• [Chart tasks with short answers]

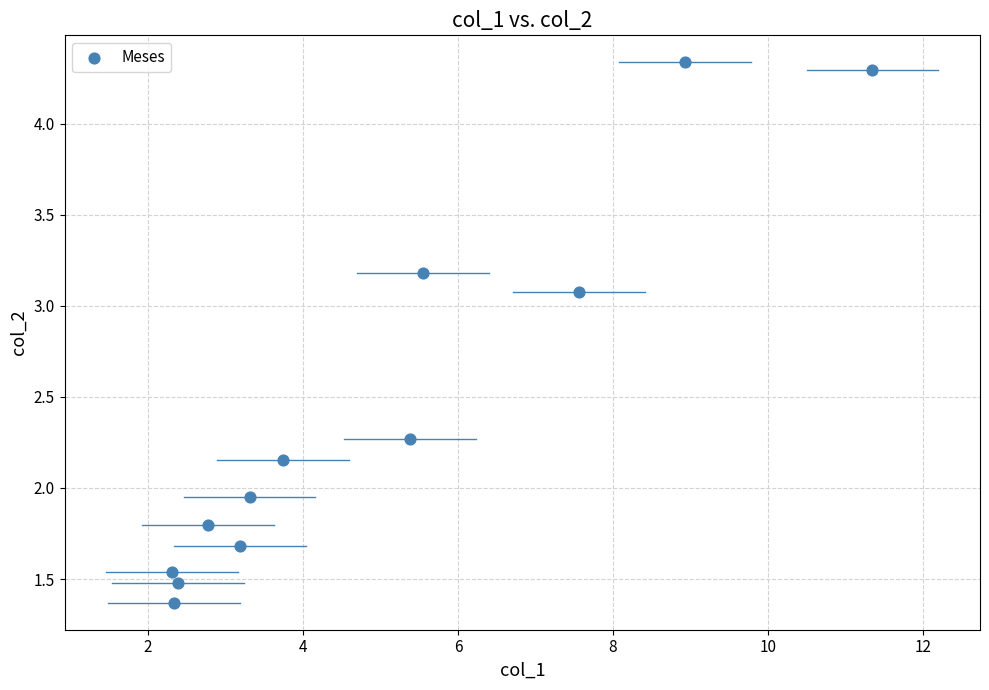

What is the average X value?

4.9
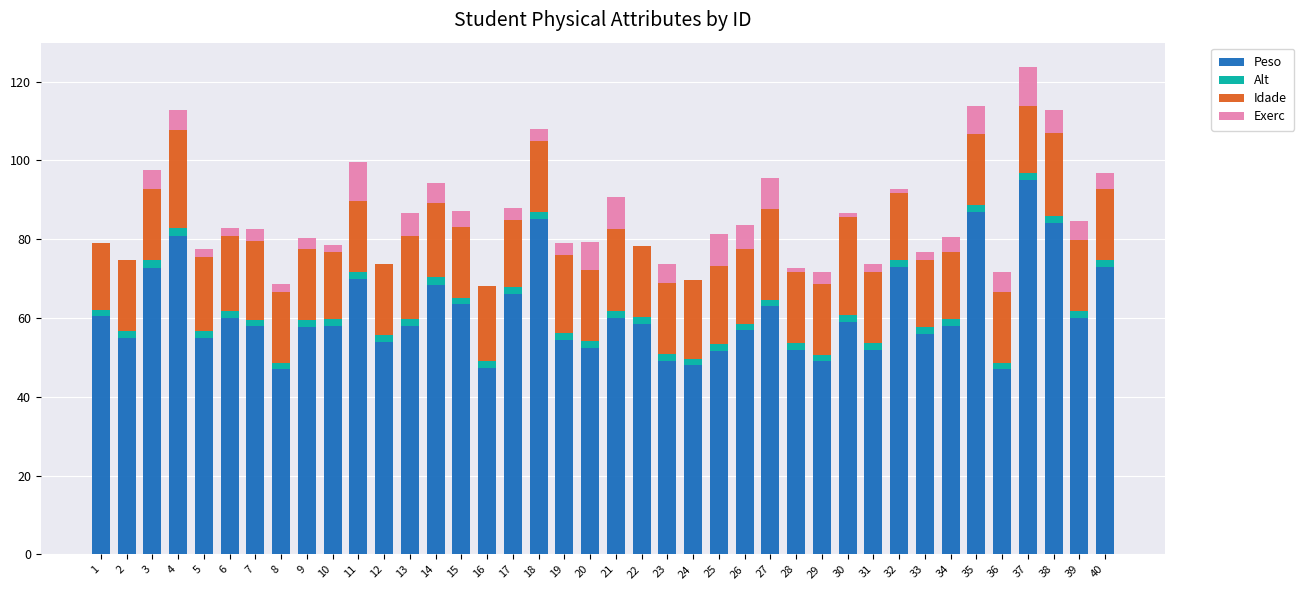

What is the highest value of the Peso series?

95.0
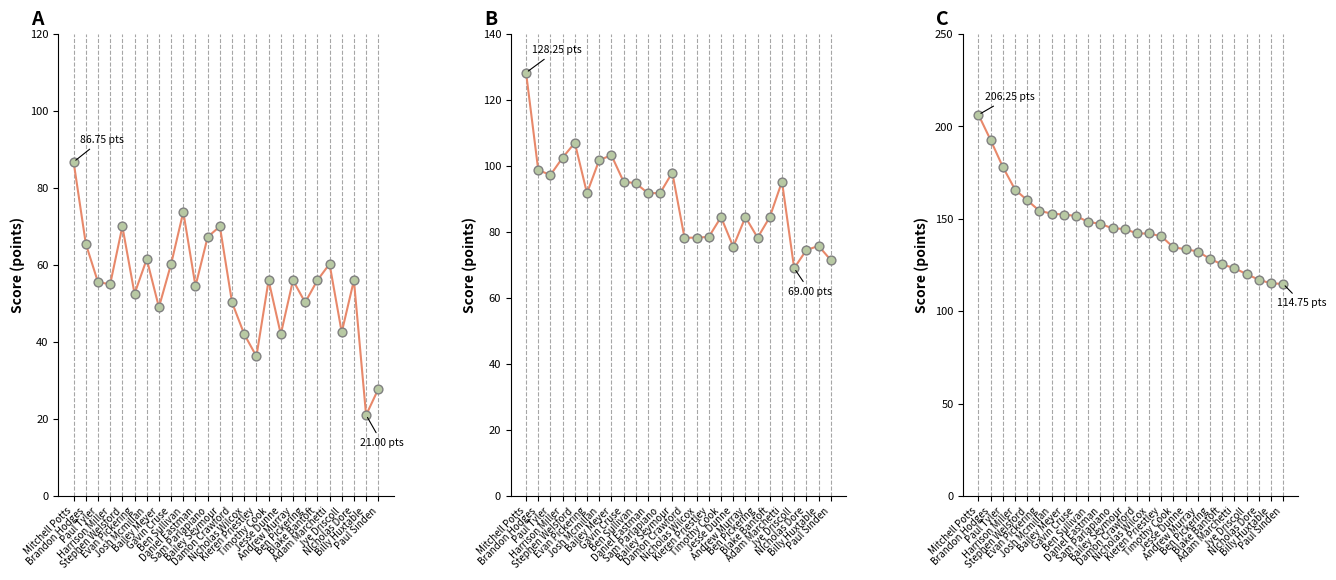

Which series has the largest Y range (max minus min)?

Total Score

• [Your assignment] Please recast the rows above as a numbered list, dropping the blank lines and leaving out the pictures.

• [Answer to the exercise]
1. What is the average X value?
2. 4.9
3. What is the highest value of the Peso series?
4. 95.0
5. Which series has the largest Y range (max minus min)?
6. Total Score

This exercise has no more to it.